Apalagi saat ini  eksplorasi minyak bumi lebih tertuju ke lepas pantai di laut dalam di bagian timur Indonesia dimana infrastrukturnya masih terbatas. Untuk itu bagi investasi hulu migas yang kiranya berisiko tinggi maka bisa dikelola oleh perusahaan asing yang telah berpengalaman. Sedangkan yang risikonya rendah hingga sedang, bisa dilakukan oleh perusahaan dalam negeri.
Untuk investasi hulu migas, pemerintah tidak mengeluarkan sepersen pun dari APBN. Oleh karena seluruh investasi selama masa eksplorasi ditanggung oleh investor sesuai kontrak bagi hasil di Indonesia.
Sedangkan ketika sumur di wilayah kerja sudah berproduksi dan dikomersialisasi maka negara akan menerima 85% dari keuntungan. Lantas bagaimana dengan aset? Peralatan dan sumur itu milik negara Indonesia. Setelah kontrak berakhir maka akan menjadi milik negara.

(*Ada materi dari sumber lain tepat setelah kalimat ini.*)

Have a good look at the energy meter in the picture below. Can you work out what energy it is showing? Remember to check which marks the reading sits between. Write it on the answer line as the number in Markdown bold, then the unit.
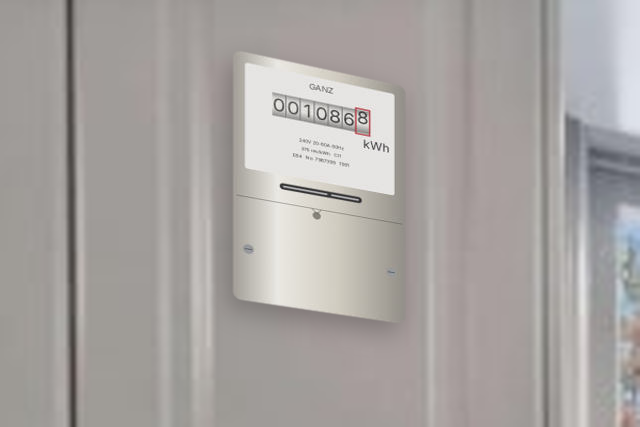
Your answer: **1086.8** kWh
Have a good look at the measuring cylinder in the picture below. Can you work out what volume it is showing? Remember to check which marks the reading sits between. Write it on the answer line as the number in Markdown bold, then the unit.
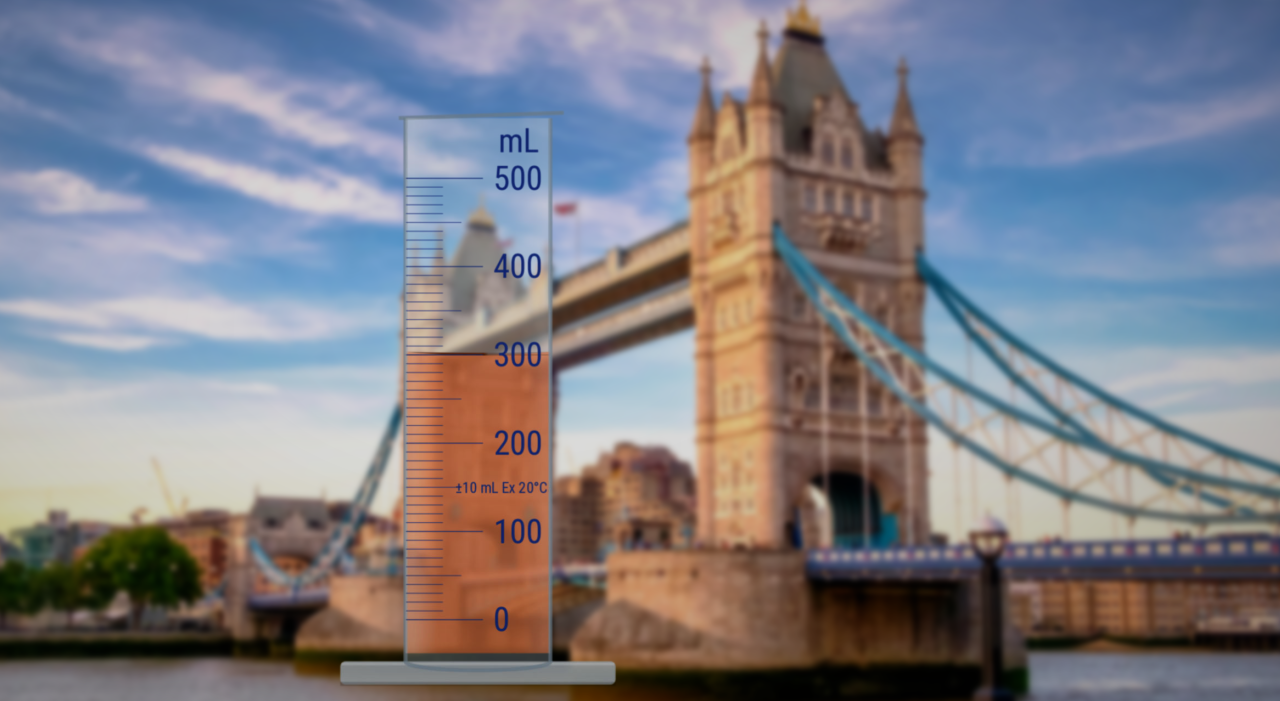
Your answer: **300** mL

Hasil penjualan migas akan menjadi sumber pendapatan negara baik untuk pemerintah pusat maupun bagi pemerintah daerah dimana menjadi lokasi penghasil migas dalam rupa dana bagi hasil yang ditetapkan Menteri Energi Sumber Daya Mineral.
Selain itu industri minyak memiliki multiplier effect di bidang lain. Jika 1 miliar diinvestasikan di industri hulu migas maka output ekonominya bisa 1,6 miliar, ada tambahan GDP 700 juta, serta tambahan pendapatan rumah tangga Rp 200 juta dan lapangan kerja 10 orang.
Tentang kekuatiran penyalahgunaan aset dan lain-lain, Taslim meminta masyarakat tidak kuatir karena SKK Migas bertugas melakukan pengawasan dan ada banyak lembaga negara yang melakukan monitoring dan audit dari BPK, BPKP, KPK, DPR dan DJP.
Direktur Eksekutif Indonesian Petroleum Association (IPA) Marjolijn Wajong kembali menegaskan bahwa pemerintah tidak mengeluarkan sepersen pun untuk berinvestasi di bidang migas. Namun saat ini memang sedang ada kelesuan dan investasi migas kurang menarik karena ada berbagai kendala. Tidak hanya kesulitan mencari investor saat lelang wilayah kerja migas, eksplorasi yang sudah berjalan pun juga ada yang dikeluhkan investor berjalan tidak mulus.
Kendala tersebut di antaranya wilayah kerja di bagian Timur Indonesia yang memiliki keterbatasan infrastruktur dan waktu eksplorasi yang lama, peraturan yang tumpang tindih, birokrasi perijinan yang rumit, juga tidak adanya otoritas tunggal untuk menyelesaikan sengketa di antara instansi pemerintah.
Untuk itu perlu dilakukan revisi terhadap PP 79/2010 tentang biaya operasi yang dapat dikembalikan dan perlakuan pajak penghasilan migas. Pajak Bumi dan Bangunan pada masa eksplorasi sangat besar dan memberatkan, termasuk pajak impor barang, ujar Marjolijn. Selain itu oleh karena waktu eksplorasi di Indonesia semakin lama maka durasi kontrak perlu diperpanjang, juga perlu adanya kepastian hukum, kemudahan pengurusan perijinan, dan koordinasi fungsi terkait antara pusat dan daerah. Jika hal tersebut telah tertangani maka iklim investasi hulu migas akan mulai menarik bagi para investor dan kegiatan eksplorasi migas untuk mendapatkan cadangan migas baru dapat dilakukan.